On Wednesday, Senate Democrats decided in a closed-door meeting to make Chuck Schumer the minority leader when Congress is back in session. The new role will make Schumer the most powerful Democrat in the nation's capital. Schumer, who has served as a New York senator since 1999 will be replacing Nevada Sen. Harry Reid, who is retiring.
The new role for Schumer isn't exactly surprising. Although Senate minority whip Dick Durbin was technically higher than Schumer in the Congressional hierarchy, it seemed clear for more than a year that Schumer would take on the party leadership in the Senate. He was long-rumored to be the favorite to lead the Democrats in the Senate. Reid himself had endorsed Schumer as his replacement, telling the Washington Post in March of 2015 that he predicted he would not face party opposition.
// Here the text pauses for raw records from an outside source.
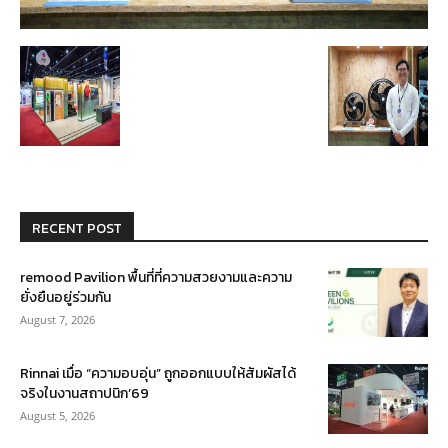
RECENT POST
remood Pavilion พื้นที่ที่ความสวยงามและความ
ยั่งยืนอยู่ร่วมกัน
August 7, 2026
Rinnai เมื่อ “ความอบอุ่น” ถูกออกแบบให้สัมผัสได้
จริงในงานสถาปนิก’69
August 5, 2026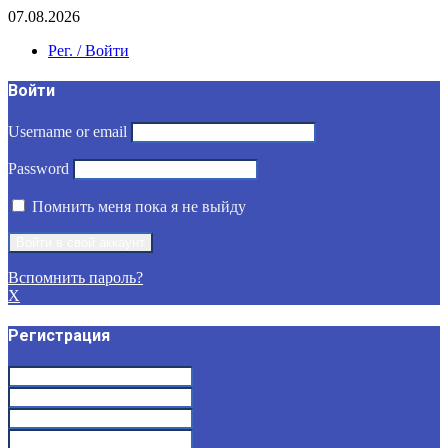
07.08.2026
Рег. / Войти
Войти
Username or email
Password
Помнить меня пока я не выйду
Вспомнить пароль?
X
Регистрация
What is, perhaps, more unexpected is that Schumer will be leading Democrats against a Republican president, in addition to a Republican-controlled Senate and House of Representatives. Such political opposition will certainly makes Schumer's job of pushing a Democratic legislative agenda an uphill battle, if not all but impossible.
Senate Democrats also made some other noteworthy leadership decisions. Former Democratic presidential nominee, Bernie Sanders, was given the role of outreach chair. Sen. Patty Murray of Washington will be assistant Democratic leader. Durbin will remain in his number two role as minority whip. Wisconsin Sen. Tammy Baldwin was also named the secretary of the Senate Democratic conference. West Virginia Sen. Joe Manchin will be vice chair of the Democratic Policy and Communications Committee.
On Wednesday, Schumer said that while he was committed to working with president-elect Donald Trump, he is insistent on pressing Democratic goals. "When you lose an election like this you can't flinch," he told reporters.